• TASK ITEM:
Every entry below should be printed exactly, without its images.

Saved data entries
○ ○ ○
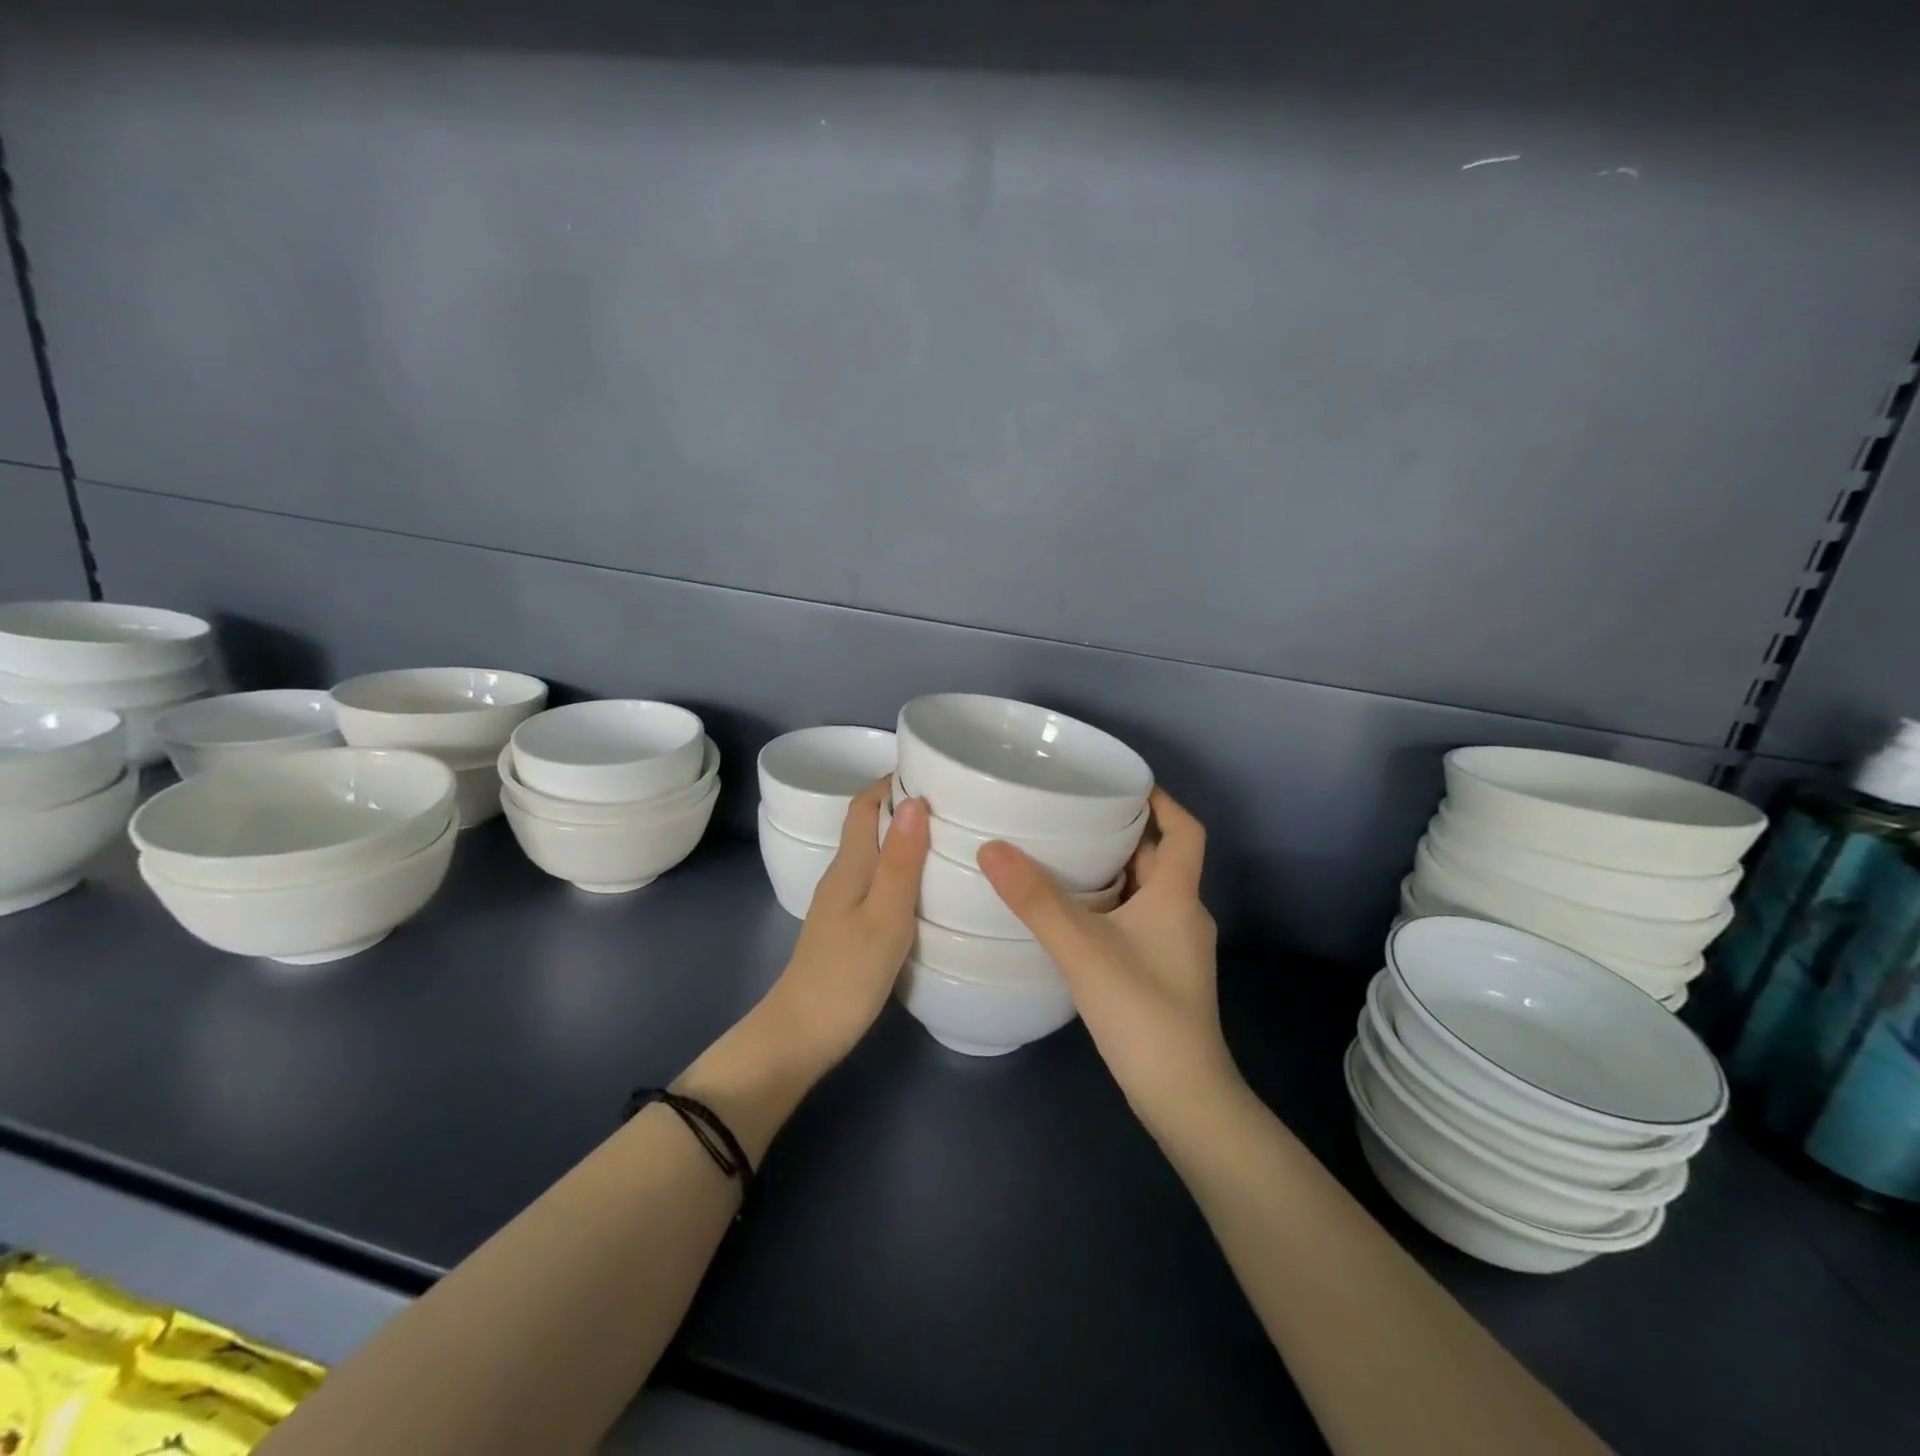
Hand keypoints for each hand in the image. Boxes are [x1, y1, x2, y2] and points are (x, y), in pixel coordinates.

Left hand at [764, 779, 929, 1070]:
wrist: (803, 1034)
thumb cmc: (847, 974)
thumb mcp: (885, 917)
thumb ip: (900, 861)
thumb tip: (914, 799)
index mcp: (849, 865)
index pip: (864, 805)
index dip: (892, 781)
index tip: (934, 770)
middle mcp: (842, 874)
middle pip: (870, 825)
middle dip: (906, 806)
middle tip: (955, 803)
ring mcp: (842, 902)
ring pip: (875, 854)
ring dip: (906, 839)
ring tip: (952, 838)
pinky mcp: (848, 926)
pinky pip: (878, 880)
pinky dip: (903, 870)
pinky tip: (929, 886)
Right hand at [978, 789, 1237, 1133]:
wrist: (1183, 1095)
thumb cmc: (1142, 1011)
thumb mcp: (1083, 949)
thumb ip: (1036, 900)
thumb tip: (991, 848)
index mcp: (1177, 895)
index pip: (1186, 830)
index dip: (1162, 800)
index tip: (1123, 783)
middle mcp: (1183, 913)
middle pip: (1160, 857)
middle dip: (1123, 831)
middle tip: (1073, 812)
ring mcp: (1175, 946)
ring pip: (1146, 890)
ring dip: (1113, 868)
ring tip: (1063, 853)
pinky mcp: (1162, 972)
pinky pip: (1137, 918)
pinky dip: (1110, 903)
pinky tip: (1072, 913)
○ ○ ○
• SOLUTION TO THE PROBLEM:
Hand keypoints for each hand in the image. Boxes are [x1, y1, x2, y2] and points are (x, y), in pixel coordinates.

Left hand at [764, 779, 929, 1070]:
wrist: (803, 1034)
thumb cmc: (847, 974)
thumb mcp: (885, 917)
thumb ip: (900, 861)
thumb tip: (914, 799)
index mcp: (849, 865)
index pip: (864, 805)
index dip: (892, 781)
index tip: (934, 770)
middle mcp: (842, 874)
middle pip: (870, 825)
middle dip: (906, 806)
middle tip: (955, 803)
ring mcp: (842, 902)
ring pip: (875, 854)
ring dip: (906, 839)
ring tip: (952, 838)
pinky mcp: (848, 926)
pinky pip: (878, 880)
pinky dip: (903, 870)
pinky tip: (929, 886)
Right hand at [978, 789, 1237, 1133]:
wrist: (1183, 1095)
thumb cmc: (1142, 1011)
thumb mcp: (1083, 949)
thumb ip: (1036, 900)
thumb tip: (991, 848)
index mcp: (1177, 895)
index pip: (1186, 830)
index dip: (1162, 800)
index tip: (1123, 783)
middle mcp: (1183, 913)
middle pip: (1160, 857)
middle dip: (1123, 831)
middle tip: (1073, 812)
ring mcp: (1175, 946)
ring pip: (1146, 890)
ring dip: (1113, 868)
ring tip: (1063, 853)
pinky mcp: (1162, 972)
pinky pip: (1137, 918)
pinky dip: (1110, 903)
pinky tip: (1072, 913)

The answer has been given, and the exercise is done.